§ **Passage for review**:
It is hard to express, so i will just try to say it again in another way, and hope you get what I mean: If something, anything, has any influence on our universe...it
is measurable. Whether we actually can measure it or not isn't the point here, it is whether it is measurable or not. If it has an influence, it is measurable, and so it is within the scope of empiricism, within the scope of 'scientism'. So whether you want to talk about the existence of neutrons, strings, or personal experience: They are all measurable: They all have some impact on the universe. Just as I cannot see an atom, I cannot see that you love your wife: But the existence of an atom may be measured by weight, and the presence of your love may be measured by your actions, your words, and your brain activity. (And possibly something much more sophisticate in the future)

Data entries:
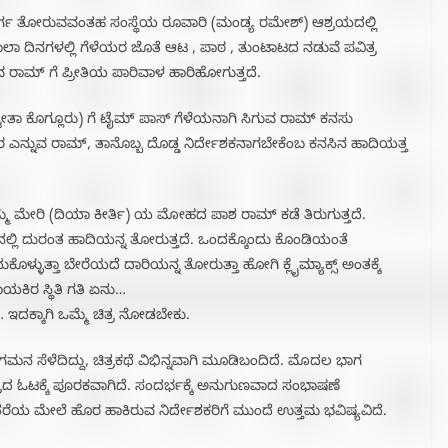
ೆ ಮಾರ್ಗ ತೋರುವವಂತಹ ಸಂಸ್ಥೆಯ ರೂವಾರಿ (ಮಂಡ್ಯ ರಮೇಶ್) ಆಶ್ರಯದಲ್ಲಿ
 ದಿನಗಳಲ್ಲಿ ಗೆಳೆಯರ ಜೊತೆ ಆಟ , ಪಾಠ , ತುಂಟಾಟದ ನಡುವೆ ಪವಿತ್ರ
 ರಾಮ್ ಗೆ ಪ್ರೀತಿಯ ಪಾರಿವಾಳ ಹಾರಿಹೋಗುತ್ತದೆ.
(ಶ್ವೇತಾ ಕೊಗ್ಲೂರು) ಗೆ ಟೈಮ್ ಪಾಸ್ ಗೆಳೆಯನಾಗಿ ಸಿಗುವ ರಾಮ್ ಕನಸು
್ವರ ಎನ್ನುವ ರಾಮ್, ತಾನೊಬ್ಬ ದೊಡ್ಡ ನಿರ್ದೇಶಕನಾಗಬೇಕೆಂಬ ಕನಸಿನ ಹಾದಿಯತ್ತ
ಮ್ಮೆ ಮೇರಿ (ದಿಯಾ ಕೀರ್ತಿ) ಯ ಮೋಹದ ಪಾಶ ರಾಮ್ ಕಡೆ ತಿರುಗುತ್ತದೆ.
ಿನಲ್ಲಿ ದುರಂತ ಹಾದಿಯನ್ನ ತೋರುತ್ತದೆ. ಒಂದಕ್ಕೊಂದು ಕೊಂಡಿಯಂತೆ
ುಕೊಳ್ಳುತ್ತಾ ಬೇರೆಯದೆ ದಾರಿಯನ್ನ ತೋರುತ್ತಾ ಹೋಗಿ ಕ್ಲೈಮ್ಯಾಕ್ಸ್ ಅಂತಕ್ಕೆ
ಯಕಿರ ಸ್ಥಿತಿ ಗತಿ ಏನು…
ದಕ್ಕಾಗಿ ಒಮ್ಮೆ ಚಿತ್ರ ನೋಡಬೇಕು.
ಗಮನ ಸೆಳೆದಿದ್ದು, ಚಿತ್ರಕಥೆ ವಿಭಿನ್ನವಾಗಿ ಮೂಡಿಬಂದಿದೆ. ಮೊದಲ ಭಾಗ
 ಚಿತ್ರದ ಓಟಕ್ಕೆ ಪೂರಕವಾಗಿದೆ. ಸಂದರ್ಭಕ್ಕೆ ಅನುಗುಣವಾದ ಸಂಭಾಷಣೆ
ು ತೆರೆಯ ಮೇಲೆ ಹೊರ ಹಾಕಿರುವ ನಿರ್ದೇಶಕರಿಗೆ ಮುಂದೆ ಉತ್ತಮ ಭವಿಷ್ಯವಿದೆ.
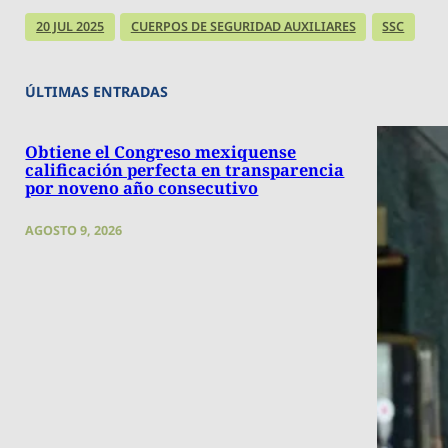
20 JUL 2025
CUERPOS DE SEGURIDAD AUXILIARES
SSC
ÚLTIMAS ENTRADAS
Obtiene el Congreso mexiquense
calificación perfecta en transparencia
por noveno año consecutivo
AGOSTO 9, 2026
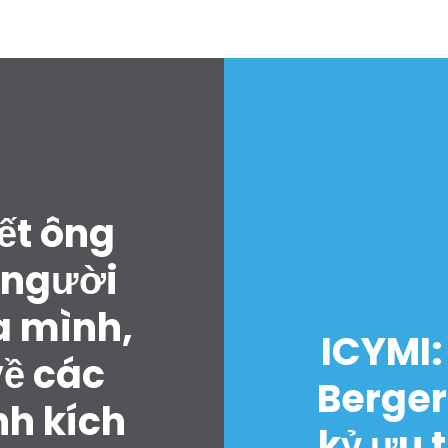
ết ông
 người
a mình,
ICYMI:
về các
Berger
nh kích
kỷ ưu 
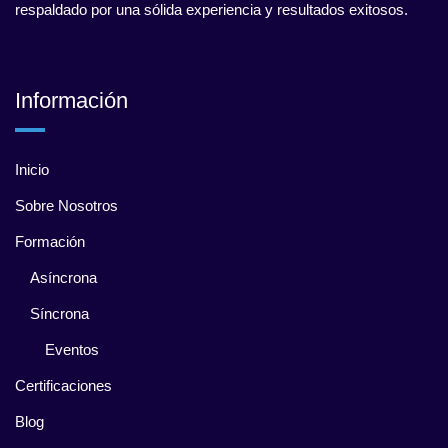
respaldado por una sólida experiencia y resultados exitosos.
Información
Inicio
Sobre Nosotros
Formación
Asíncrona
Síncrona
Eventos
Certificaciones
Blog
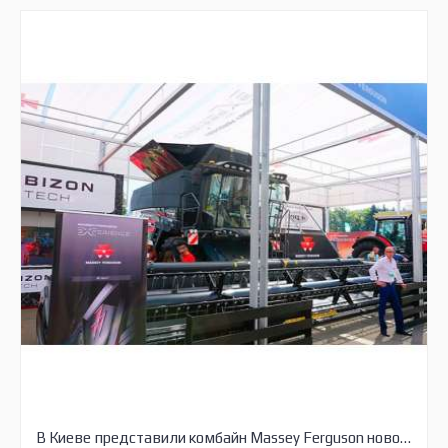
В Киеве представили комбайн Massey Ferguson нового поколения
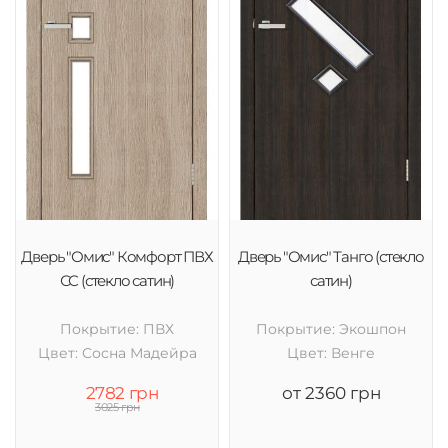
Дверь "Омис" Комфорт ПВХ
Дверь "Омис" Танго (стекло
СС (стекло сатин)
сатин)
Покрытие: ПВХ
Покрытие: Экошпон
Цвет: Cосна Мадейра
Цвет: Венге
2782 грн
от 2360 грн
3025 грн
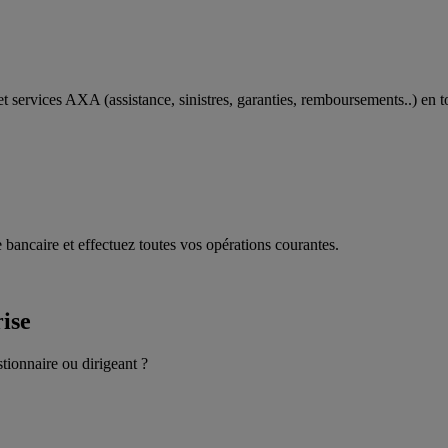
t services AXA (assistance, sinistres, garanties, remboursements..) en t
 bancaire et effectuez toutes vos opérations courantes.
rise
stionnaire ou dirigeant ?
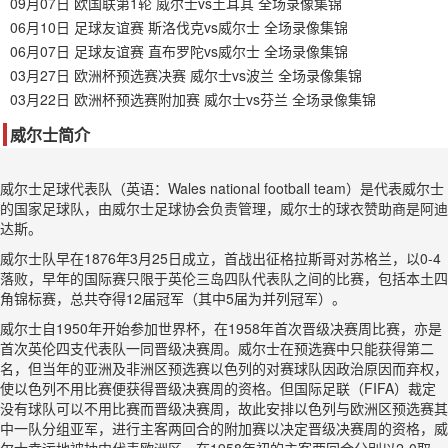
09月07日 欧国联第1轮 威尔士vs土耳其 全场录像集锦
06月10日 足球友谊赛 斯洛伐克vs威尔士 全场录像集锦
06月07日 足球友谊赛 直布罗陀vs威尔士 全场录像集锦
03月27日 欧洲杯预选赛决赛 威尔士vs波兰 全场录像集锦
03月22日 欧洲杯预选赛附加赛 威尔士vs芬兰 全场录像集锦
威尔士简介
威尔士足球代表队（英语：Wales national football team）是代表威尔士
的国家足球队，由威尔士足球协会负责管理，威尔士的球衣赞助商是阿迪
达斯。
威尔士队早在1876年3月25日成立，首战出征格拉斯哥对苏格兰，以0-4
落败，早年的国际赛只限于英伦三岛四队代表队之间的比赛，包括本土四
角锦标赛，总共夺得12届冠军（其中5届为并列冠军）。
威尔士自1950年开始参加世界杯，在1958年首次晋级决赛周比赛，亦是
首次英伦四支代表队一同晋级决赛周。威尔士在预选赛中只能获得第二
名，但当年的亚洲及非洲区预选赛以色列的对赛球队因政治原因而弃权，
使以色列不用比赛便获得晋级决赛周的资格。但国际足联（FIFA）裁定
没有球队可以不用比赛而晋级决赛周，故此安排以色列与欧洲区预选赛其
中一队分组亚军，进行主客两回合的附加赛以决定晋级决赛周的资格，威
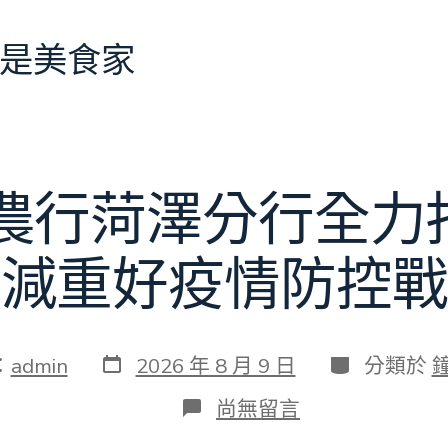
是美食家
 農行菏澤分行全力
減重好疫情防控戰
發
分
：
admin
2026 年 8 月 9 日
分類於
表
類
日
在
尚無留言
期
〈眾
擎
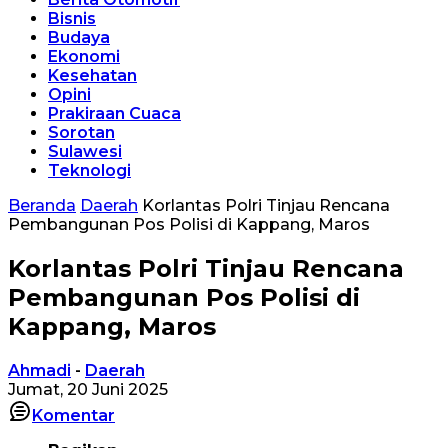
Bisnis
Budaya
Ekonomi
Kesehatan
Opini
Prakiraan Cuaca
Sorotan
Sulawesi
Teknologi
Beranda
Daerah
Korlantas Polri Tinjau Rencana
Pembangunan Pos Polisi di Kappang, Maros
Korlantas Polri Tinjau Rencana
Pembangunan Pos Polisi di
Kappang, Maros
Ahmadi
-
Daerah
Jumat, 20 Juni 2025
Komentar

§ **Exercise requirements**:
**a.** Retype the part of the passage on measurability that begins at the words "It is hard to" and stops after the words "in the future)".
**b.** For each statement below, say whether the passage on measurability agrees with it, answering yes or no and quoting the deciding words: (i) anything that has an influence is measurable; (ii) what matters is whether we can actually measure something; (iii) love may be measured by weight.

§ **Answers to the exercise**:
**a.**
It is hard to express, so i will just try to say it again in another way, and hope you get what I mean: If something, anything, has any influence on our universe...it
is measurable. Whether we actually can measure it or not isn't the point here, it is whether it is measurable or not. If it has an influence, it is measurable, and so it is within the scope of empiricism, within the scope of 'scientism'. So whether you want to talk about the existence of neutrons, strings, or personal experience: They are all measurable: They all have some impact on the universe. Just as I cannot see an atom, I cannot see that you love your wife: But the existence of an atom may be measured by weight, and the presence of your love may be measured by your actions, your words, and your brain activity. (And possibly something much more sophisticate in the future)

**b.**
(i) Yes: "If it has an influence, it is measurable"
(ii) No: "Whether we actually can measure it or not isn't the point here"
(iii) No: "the presence of your love may be measured by your actions, your words, and your brain activity"